By Guy Montague-Jones

- Last updated on GMT

Related tags Bpa Bisphenol a European food safety authority

The French Food Safety Agency (AFSSA) has recommended that consumers should be alerted to the presence of bisphenol A (BPA) in packaging via a system of “systematic labelling”.

Giving an update on its ongoing research into BPA, AFSSA director general Marc Mortureux said labelling would allow consumers to avoid excessively heating containers that contain the chemical. This is because heating has been shown to accentuate the migration of BPA from food contact materials into food and drink.

Mortureux added that labelling would help protect those consumers most at risk from BPA. Here, the head of the French food safety body highlighted recent studies indicating that BPA exposure below the Tolerable Daily Intake (TDI) among pregnant women could have toxic effects.

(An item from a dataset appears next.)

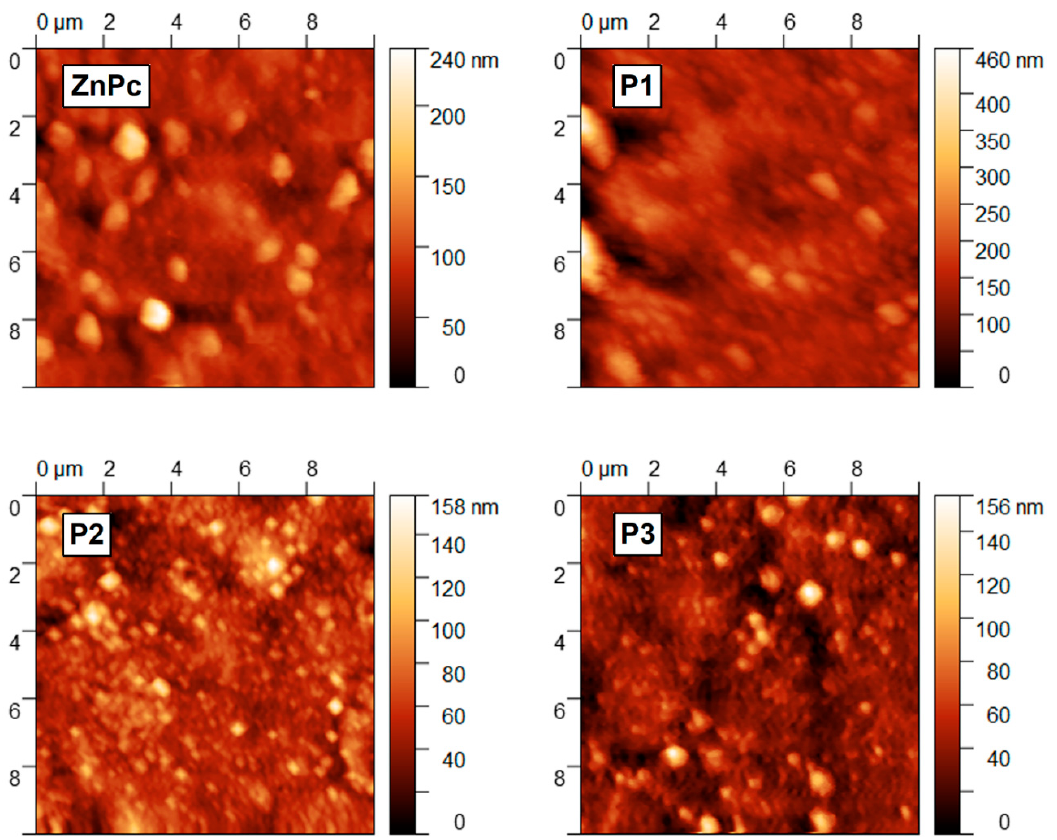
Figure 5. AFM images of the of the MAPLE-deposited organic layers on ITO/PEDOT:PSS.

These latest recommendations follow an analysis of more than 700 studies on the presence of BPA in food.

Exposure levels

AFSSA said this research shows that average exposure to BPA in France, at 1µg/kg of body weight a day, is actually well below the TDI which the European Food Safety Authority has set at 50 µg/kg.

But average exposure figures hide possible differences between people that may result from different eating habits. For example, AFSSA said the data on BPA reveals that levels of migration can vary significantly according to packaging type and product category.

In addition, the evidence surrounding the sensitivity of pregnant women to BPA suggests that TDI may need to be reconsidered.

EFSA opinion

EFSA is expected to approach this question as well as debates on the methodology used to evaluate BPA risks in an opinion that is due before the end of May.

On the back of the publication of the opinion, Mortureux called for an examination at a European level of measures to reinforce consumer protection and reduce exposure levels.

The director general of AFSSA also urged industry to mobilise itself to develop appropriate alternatives to BPA for food packaging.